Never done or wanted to but asked my wife. If you go to Bangrack office just off Rama4 road you need to go together with your marrage papers ask there they will do for you. Its a nice office and i am sorry if you are considering divorce or are you not married yet and looking if there is a quick exit if it go's wrong. Good luck any way


----------



## pinoy_expat (Apr 19, 2010)

DannyHawkes said:


> I would like to get some information about Thailand Divorce. I am married to a Thai and we live in Bangkok now. Any information would be helpful on how to get a divorce in Thailand.

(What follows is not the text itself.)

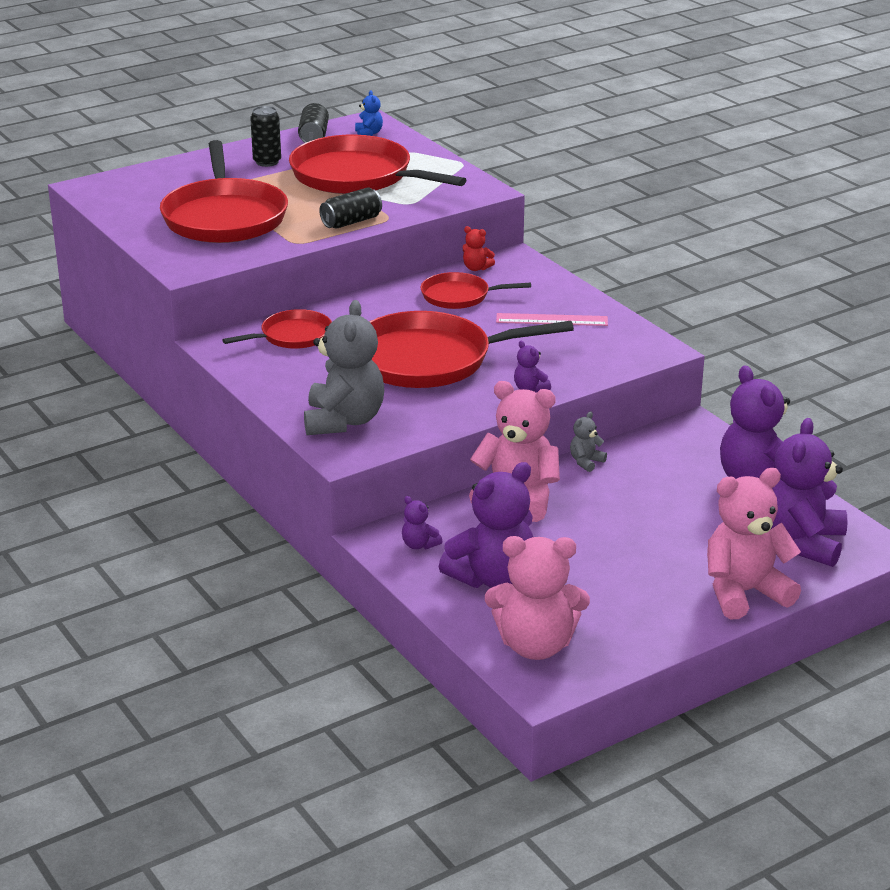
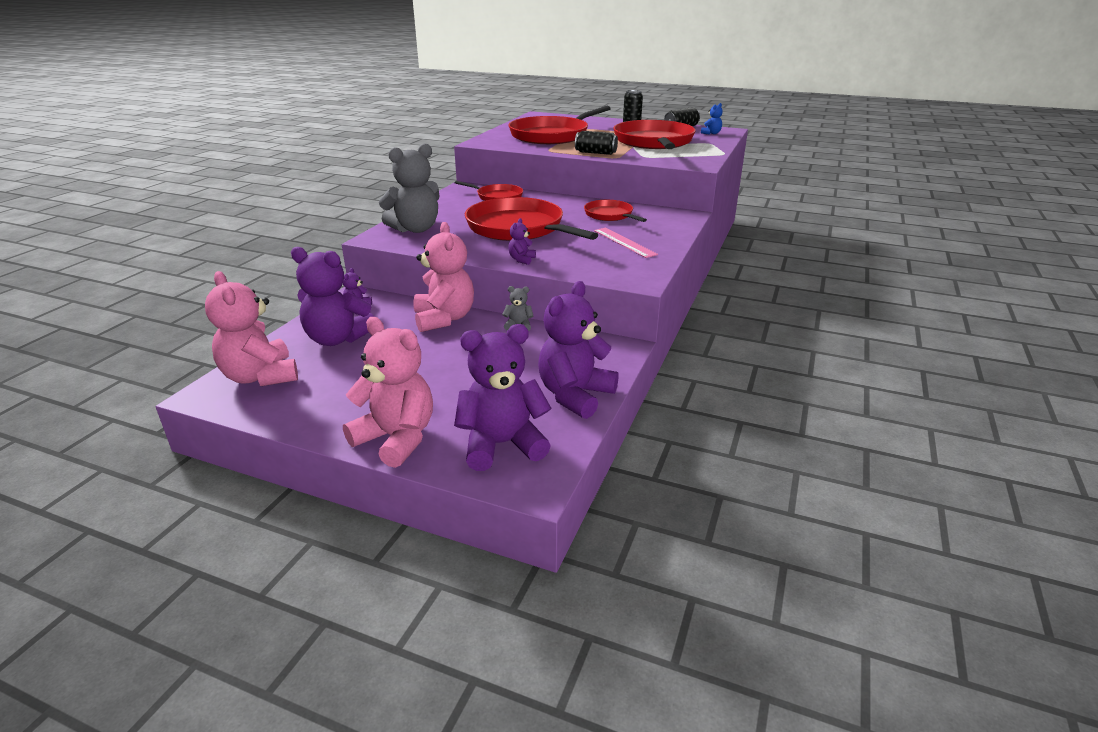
camera: 55 degrees right, 0 degrees up
red teddy bear [463,226,495,271] -> none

If it's an uncontested divorce (divorce by mutual consent), you can have your divorce granted in 1 day. Otherwise, if your partner does not agree with the divorce, you must know the grounds for divorce in Thailand such as: a 3 year period of separation, lack of maintenance or support, the wife has committed adultery and etc.

Hiring a law firm with both Foreign and Thai lawyers would be helpful. It's not easy to find a lawyer in Thailand who speaks English fluently.


----------